The number of new cases each year of atrial fibrillation
increases with age. In individuals over the age of 80, it affects about
8%.
As of 2001 it was anticipated that in developed countries, the number
of people with atrial fibrillation was likely to increase during the
following 50 years, owing to the growing proportion of elderly
individuals.
Sex
It is more common in men than in women, in European and North American populations. In Asian populations and in both developed and developing countries,
there is also a higher rate in men than in women. The risk factors
associated with AF are also distributed differently according to sex. In
men, coronary disease is more frequent, while in women, high systolic blood pressure or valvular heart disease are more prevalent.
Ethnicity
Rates
of AF are lower in populations of African descent than in populations
of European descent. The African descent is associated with a protective
effect of AF, due to the low presence of SNPs with guanine alleles, in comparison with the European ancestry. European ancestry has more frequent mutations. The variant rs4611994 for the gene PITX2 is associated with risk of AF in African and European populations.

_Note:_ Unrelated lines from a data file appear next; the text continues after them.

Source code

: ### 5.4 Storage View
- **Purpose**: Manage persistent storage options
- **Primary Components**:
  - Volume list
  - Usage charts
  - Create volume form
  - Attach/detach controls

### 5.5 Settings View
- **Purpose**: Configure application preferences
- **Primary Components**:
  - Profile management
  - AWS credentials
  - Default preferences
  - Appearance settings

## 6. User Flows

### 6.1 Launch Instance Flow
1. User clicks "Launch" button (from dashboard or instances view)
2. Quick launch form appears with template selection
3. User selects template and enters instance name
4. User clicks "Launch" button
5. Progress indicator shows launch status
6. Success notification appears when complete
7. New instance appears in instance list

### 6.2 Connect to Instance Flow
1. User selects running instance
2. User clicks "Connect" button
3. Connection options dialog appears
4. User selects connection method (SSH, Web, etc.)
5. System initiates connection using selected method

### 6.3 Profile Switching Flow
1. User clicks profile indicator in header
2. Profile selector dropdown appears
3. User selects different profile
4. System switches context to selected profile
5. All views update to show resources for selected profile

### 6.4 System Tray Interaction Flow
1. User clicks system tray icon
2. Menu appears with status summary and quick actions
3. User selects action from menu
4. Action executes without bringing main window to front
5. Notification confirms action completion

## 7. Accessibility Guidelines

Other studies reveal that Hispanic and Asian populations have a lower
risk of AF compared to populations of European descent. In addition,
they demonstrate that the risk of AF in non-European populations is
associated with characteristic risk factors of these populations, such
as hypertension.
History
Because
the diagnosis of atrial fibrillation requires measurement of the
electrical activity of the heart, atrial fibrillation was not truly
described until 1874, when Edmé Félix Alfred Vulpian observed the irregular atrial electrical behavior that he termed "fremissement fibrillaire" in dog hearts. In the mid-eighteenth century, Jean-Baptiste de Sénac made note of dilated, irritated atria in people with mitral stenosis. The irregular pulse associated with AF was first recorded in 1876 by Carl Wilhelm Hermann Nothnagel and termed "delirium cordis",
stating that "[I]n this form of arrhythmia the heartbeats follow each
other in complete irregularity. At the same time, the height and tension
of the individual pulse waves are continuously changing". Correlation of delirium cordis with the loss of atrial contraction as reflected in the loss of a waves in the jugular venous pulse was made by Sir James MacKenzie in 1904. Willem Einthoven published the first ECG showing AF in 1906.
The connection between the anatomic and electrical manifestations of AF
and the irregular pulse of delirium cordis was made in 1909 by Carl
Julius Rothberger, Heinrich Winterberg, and Sir Thomas Lewis.